Initial note: The question mentions AIX because it is the initial context but the question really pertains to gcc itself, most probably regardless of the platform.
AIX is supposed to be backwards binary compatible: a C program compiled on AIX 5.1 will run as is on 5.2, 5.3, 6.1 and 7.1.
In my understanding gcc should be built to target a specific system (whether the current one or another one in the case of cross-compiling). So, gcc built on AIX 6.1 targets AIX 6.1, and produces binaries usable on both 6.1 and 7.1 thanks to binary compatibility.

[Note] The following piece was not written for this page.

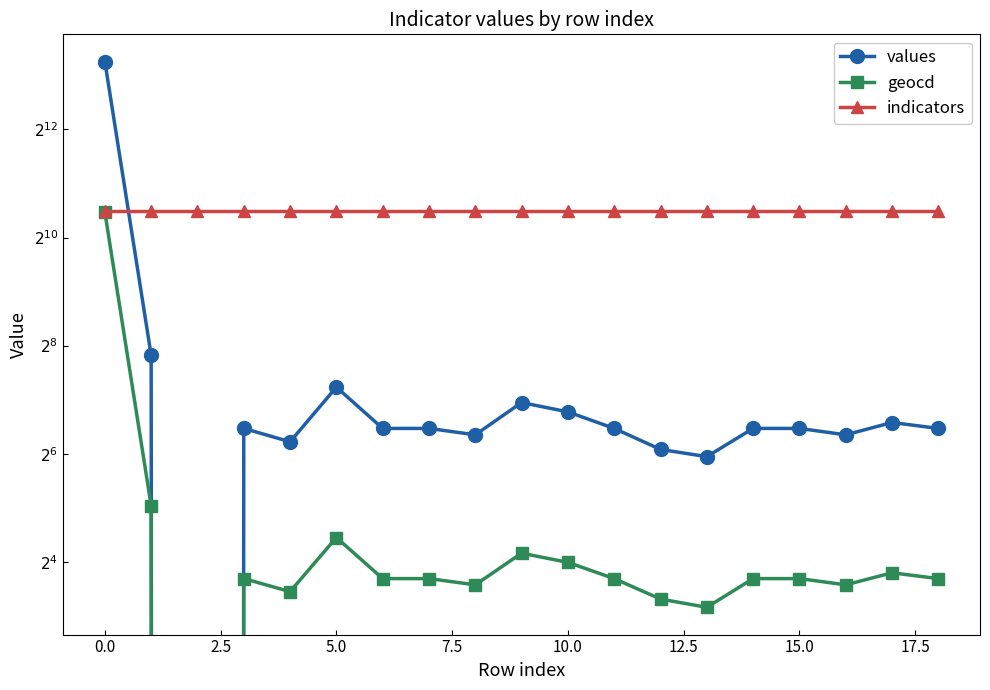

What is the greatest value displayed?

9772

Yet gcc itself built on AIX 6.1 is a 6.1 program, so it should execute on 7.1 as is. Of course if I compile a program with it on 7.1, this program might get linked or use headers specific to 7.1, thus making the resulting binary requiring 7.1. So as far as I understand it, I should be able to run gcc built on AIX 6.1 onto a 7.1 machine, and produce maybe non-optimal yet perfectly valid binaries, although they would require 7.1 as a side effect of linking.

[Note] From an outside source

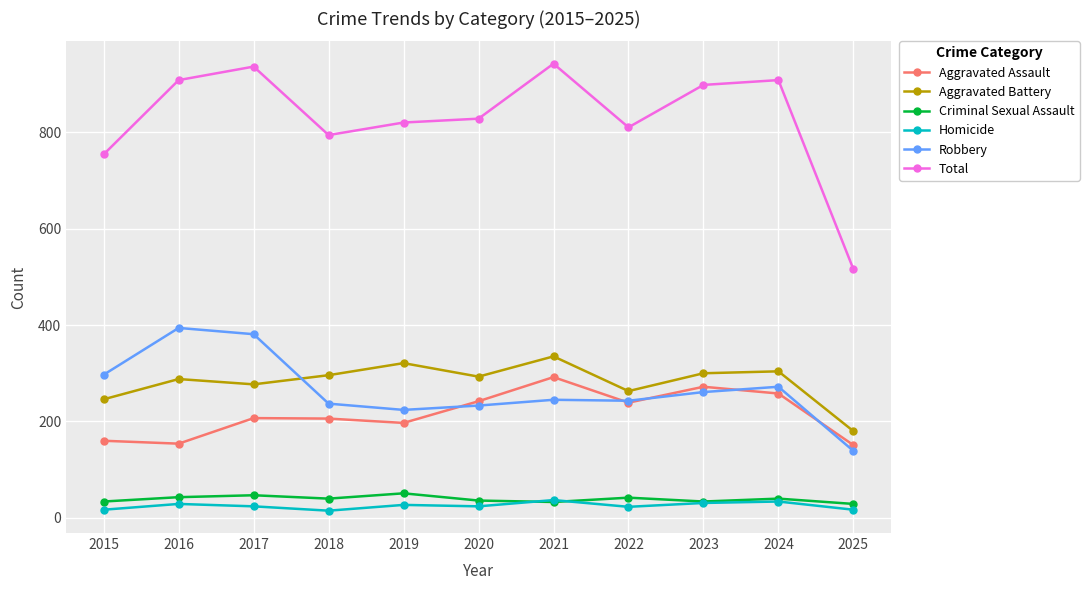

What is the greatest value displayed?

942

This looks too much like rainbows and unicorns dancing in glittery skies. I smell something fishy but lack any knowledge of gcc innards. Please mighty crowd, enlighten me.
tl;dr: Can gcc built on and targeting a version N of an OS/platform be run and used on version N+1 by virtue of platform binary compatibility to produce binaries running on version N+1? If not, what mechanism would prevent it?